[Dataset entries]
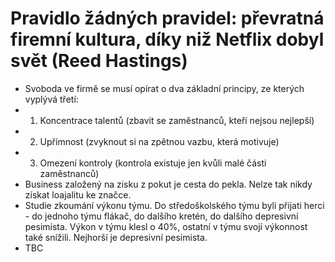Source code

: # Pravidlo žádných pravidel: převratná firemní kultura, díky niž Netflix dobyl svět (Reed Hastings)
* Svoboda ve firmě se musí opírat o dva základní principy, ze kterých vyplývá třetí:
* 1) Koncentrace talentů (zbavit se zaměstnanců, kteří nejsou nejlepší)
* 2) Upřímnost (zvyknout si na zpětnou vazbu, která motivuje)
* 3) Omezení kontroly (kontrola existuje jen kvůli malé části zaměstnanců)
* Business založený na zisku z pokut je cesta do pekla. Nelze tak nikdy získat loajalitu ke značce.
* Studie zkoumání výkonu týmu. Do středoškolského týmu byli přijati herci - do jednoho týmu flákač, do dalšího kretén, do dalšího depresivní pesimista. Výkon v týmu klesl o 40%, ostatní v týmu svojí výkonnost také snížili. Nejhorší je depresivní pesimista.
* TBC

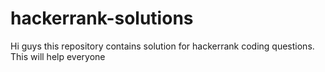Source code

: # hackerrank-solutions
Hi guys this repository contains solution for hackerrank  coding questions.  
This will help everyone
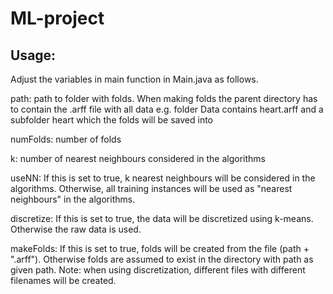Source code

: # ML-project

## Usage:
Adjust the variables in main function in Main.java as follows.

path: path to folder with folds.
When making folds the parent directory has to contain the .arff file with all data
e.g. folder Data contains heart.arff and a subfolder heart which the folds will be saved into

numFolds: number of folds

k: number of nearest neighbours considered in the algorithms

useNN: If this is set to true, k nearest neighbours will be considered in the algorithms.
Otherwise, all training instances will be used as "nearest neighbours" in the algorithms.

discretize: If this is set to true, the data will be discretized using k-means.
Otherwise the raw data is used.

makeFolds: If this is set to true, folds will be created from the file (path + ".arff").
Otherwise folds are assumed to exist in the directory with path as given path.
Note: when using discretization, different files with different filenames will be created.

WHAT IS EXPECTED: Please find every line in the records above that holds the word "nearest" and copy it.

YOUR SOLUTION:
k: number of nearest neighbours considered in the algorithms
useNN: If this is set to true, k nearest neighbours will be considered in the algorithms.
Otherwise, all training instances will be used as "nearest neighbours" in the algorithms.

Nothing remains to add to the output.